GST Payment July 2026: The First Cheque Under the New Name (CGEB)
Quick Answer
July 3, 2026 is the first payment under the renamed Canada Groceries and Essentials Benefit (CGEB) — the same program as the GST/HST credit with a 25% increase locked in through 2031. Based on the announced 25% bump, estimated annual maximums are roughly $666 single, $873 couple, and $230 per child (CRA's final indexed figures aren't published yet, so treat these as estimates). Your bank statement may still say "GST/HST Credit" even though CRA has officially renamed the program — that's a bank labeling lag, not an error.
Not sure why this quarter's deposit looks different?
Two things changed at once on July 3: a new benefit year off your 2025 return, and a 25% program-wide increase. Book a free 15-minute call with our team to confirm what you should be receiving and whether any other 2026 benefit changes affect your household.
July 3, 2026: The Date and Why It Matters
The payment lands Friday, July 3, 2026. CRA's standard schedule pays federal benefits on the 5th of the month, but July 5, 2026 falls on a Sunday, so the deposit moves to the last business day before it. That's a mechanical date shift, not a policy change — the same rule that moved the April payment is what moves this one.
What makes this specific date matter more than a routine quarterly deposit is what it represents: the first payment issued under the Canada Groceries and Essentials Benefit (CGEB), CRA's new name for the GST/HST credit. If you want the full-year calendar showing where this payment sits alongside the rest of 2026's benefit dates, see our GST/HST credit payment dates 2026 breakdown. This article is about the July 3 payment specifically — the amount, the name change, and why your bank statement might not match either.
What Changed: GST/HST Credit Becomes the CGEB
Effective this quarter, CRA has renamed the GST/HST credit the Canada Groceries and Essentials Benefit. This is a rename with a real dollar increase attached, not a cosmetic label swap and not a brand-new program you need to apply for separately. CRA has confirmed that eligibility rules, the payment calculation method, and the quarterly payment structure carry over unchanged — automatic assessment from your tax return, tax-free status, and the same income test that has always determined your amount.
The substantive change is the amount: a 25% increase to the benefit, which the government has committed to keeping in place for five years, from 2026 through 2031. If you received the GST/HST credit before, you now receive the CGEB under the same eligibility — the mechanism didn't change, the size of the cheque did.
How Much Is the July 2026 Payment
This is the part CRA hasn't finished publishing. The 25% increase is confirmed and applies starting this July payment, but the fully indexed July 2026–June 2027 calculation sheet — the document with the exact, final maximums — has not yet been posted. Applying the announced 25% increase to the outgoing July 2025–June 2026 GST/HST credit maximums produces the following estimates. Treat these as directional, not confirmed, until CRA publishes the official figures:
| Household | Old GST/HST credit max (annual) | Estimated CGEB max (annual, +25%) | Estimated quarterly (July 3) |
|---|---|---|---|
| Single, no children | $533 | ~$666 | ~$166 |
| Couple, no children | $698 | ~$873 | ~$218 |
| Per child under 19 | $184 | ~$230 | ~$58 |
These are the annual maximums — the amount you receive if your net income is low enough that no reduction applies. The credit still reduces at 5% of adjusted family net income (AFNI) above $45,521 under the outgoing calculation sheet, and CRA has not indicated that threshold changes with the rename. For the exact math behind the reduction — the $349 base amount, the $349 spouse amount, the single supplement, and the AFNI cutoffs by family size — see the full breakdown in our GST/HST credit Canada 2026 guide, which explains the underlying calculation sheet these new maximums are built on.

Task objective:
Extend the article about the July 2026 GST/HST credit payment by writing what comes after its last paragraph.

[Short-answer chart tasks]
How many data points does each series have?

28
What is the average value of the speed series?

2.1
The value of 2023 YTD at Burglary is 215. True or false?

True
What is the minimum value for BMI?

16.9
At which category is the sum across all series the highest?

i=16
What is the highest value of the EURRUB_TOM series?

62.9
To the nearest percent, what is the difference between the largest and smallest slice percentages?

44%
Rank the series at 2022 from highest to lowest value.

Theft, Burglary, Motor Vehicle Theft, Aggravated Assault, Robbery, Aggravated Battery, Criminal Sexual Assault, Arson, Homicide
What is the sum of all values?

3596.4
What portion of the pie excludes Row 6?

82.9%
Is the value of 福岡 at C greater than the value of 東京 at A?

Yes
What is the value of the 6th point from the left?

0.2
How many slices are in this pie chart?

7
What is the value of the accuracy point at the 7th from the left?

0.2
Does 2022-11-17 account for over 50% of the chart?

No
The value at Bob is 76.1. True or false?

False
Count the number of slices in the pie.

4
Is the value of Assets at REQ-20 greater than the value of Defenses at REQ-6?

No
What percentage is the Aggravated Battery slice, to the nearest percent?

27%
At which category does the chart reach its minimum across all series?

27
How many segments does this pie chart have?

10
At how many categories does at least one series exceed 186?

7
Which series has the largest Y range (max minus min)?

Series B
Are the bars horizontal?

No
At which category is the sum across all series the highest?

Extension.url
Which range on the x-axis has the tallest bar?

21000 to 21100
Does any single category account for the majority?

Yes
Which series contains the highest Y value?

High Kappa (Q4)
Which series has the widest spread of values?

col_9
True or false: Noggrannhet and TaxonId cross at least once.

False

Your response:
Why Your Payment Might Look Different From April's
Two separate mechanisms can change your deposit amount this quarter, and it's worth knowing which one is driving your specific change.
1. New base year: 2025 tax return
January and April 2026 payments were both calculated from your 2024 tax return. Starting with the July 3, 2026 payment, CRA switches to your 2025 tax return. If your 2025 income rose or fell, your marital status changed, or you had a child, your payment moves independent of anything to do with the rename.
2. The 25% CGEB increase
On top of the new base year, the entire benefit amount is 25% larger than the equivalent GST/HST credit calculation would have produced. A household with unchanged income and family size between 2024 and 2025 should still see a bigger July deposit than April's, purely from the rate increase.
A bigger cheque than you expected isn't automatically a CRA error — it's most often the new benefit year and the 25% increase landing in the same payment. A smaller cheque than you expected is worth checking against your 2025 return, since a new base year is the more likely explanation than the rename itself.
"Will My Bank Still Call It GST Credit?"
Almost certainly, at least for a transition period. CRA has renamed the program in its own materials, but the text your bank displays next to a direct deposit — "Canada FED," "GST/HST Credit," or similar — comes from each bank's own back-end labeling, not from CRA in real time. Banks update these descriptions on their own schedules, and a federal program rename doesn't automatically propagate to every institution's online banking display on day one.
The check that actually matters. Don't use your bank's label to judge whether a deposit is correct — use the amount and the date. Log into CRA My Account and compare the July 3 deposit against your benefit statement there. If the amount is in the right range for your household size and 2025 income, the label your bank happens to use is irrelevant. A deposit that still says "GST/HST Credit" in your banking app in July or August 2026 is normal, not a sign something went wrong.
If Nothing Arrived by July 3
CRA's standard guidance is to wait 10 working days from the payment date before contacting them about a missing deposit — for the July 3 payment, that means waiting until roughly July 17, 2026. Before that window closes, check three things:
- Have you filed your 2025 tax return? The CGEB, like the GST/HST credit before it, requires an assessed return. No 2025 return means no automatic July payment, though CRA will issue it retroactively once you file and it's processed.
- Is your direct deposit information current? A stale bank account on file is one of the most common causes of a delayed rather than missing payment.
- Did your family situation change? A marital status change, a child turning 19, or a shift in custody arrangement can all change or eliminate eligibility, and CRA needs to be notified separately from your tax filing in some of these cases.
If all three check out and 10 working days have passed with nothing in your account, that's when a call to CRA is warranted — not before, since most July payments that appear "late" in the first week are simply processing normally.
How This Fits the Rest of Your 2026 Benefits
The CGEB rename is one piece of a broader set of indexed federal benefit changes taking effect around the same period. If you also receive the Canada Child Benefit, note that CCB figures are separately indexed each July — the announced July 2026 CCB maximums are $8,157 for a child under 6 and $6,883 for a child 6 through 17, up from the current $7,997 and $6,748, with the adjusted family net income threshold for the base amount rising to $38,237. If your household also draws CPP, OAS, or GIS, those programs run on their own indexing calendar and aren't affected by the CGEB rename — see our CPP payment amounts 2026 or OAS payment amounts 2026 pages for those figures.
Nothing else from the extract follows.